Текст для анализа:
:::

А застольные беседы! Тут были и воспоминания о безвременно ушедших, об уехавших навсегда, и старые советские анекдоты. Вспоминали Бориса Балтера и его жену (мою тещу) Галю, мою Иру (ее не стало в 2005-м), Владимира Корнилова, Александра Галича, Льва Левицкого, Бориса Биргера.
Говорили о Войновиче, Аксенове, Искандере, Коржавине. Это все был один близкий круг.
Часто по дороге домой, пролетая по опустевшей к полуночи, тускло освещаемой фонарями Красноармейской улице, я вспоминал строки Пастернака:
И наши вечера прощанья,
Пирушки наши – завещанья…
Бенедикт Сарнов не ушел от меня. Еще не раз буду я мысленно общаться с ним, улавливать такую знакомую мне интонацию, открывая ту или иную из его книг: «Пришествие капитана Лебядкина», «Перестаньте удивляться!», «Кому улыбался Блок», иногда споря с ним, иногда находя подтверждение своим мыслям.
Но вот эти чаепития, эта атмосфера родственной близости – они уже никогда не вернутся.
«В промежутке меж звуком и словом…»

:::

Исходные данные:

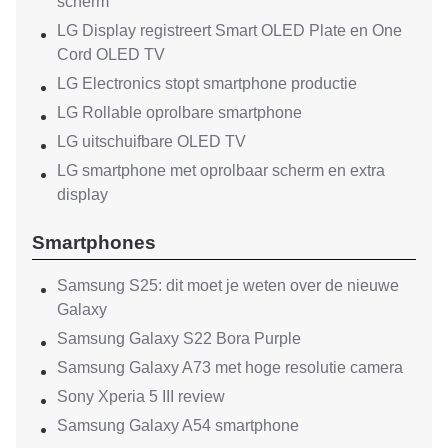
scherm
LG Display registreert Smart OLED Plate en One
Cord OLED TV
LG Electronics stopt smartphone productie
LG Rollable oprolbare smartphone
LG uitschuifbare OLED TV
LG smartphone met oprolbaar scherm en extra
display
Smartphones
Samsung S25: dit moet je weten over de nieuwe
Galaxy
Samsung Galaxy S22 Bora Purple
Samsung Galaxy A73 met hoge resolutie camera
Sony Xperia 5 III review
Samsung Galaxy A54 smartphone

:::

Условие задачи:
Перепишите без изменений фрагмент воспоминаний о Бенедикте Сарнове от слов «Часто по дороге» до слов «подтверждение своим мыслям.» включительно.

Выполненное задание:
Часто по дороге домой, пролетая по опустевшей к полуночи, тускло освещаемой фонарями Красноармейской улице, я вспоминал строки Пастернака:
И наши вечера прощанья,
Пирушки наши – завещанья…
Бенедикт Сарнов не ушел от меня. Еще не раз буду я мысленно общаться с ним, улавливать такую знакомую мне интонацию, открывая ту или иную из его книг: «Пришествие капитана Лебядкина», «Перестаньте удивляться!», «Кому улыбался Блок», иногда споря с ним, иногда находя подтверждение своим мыслям.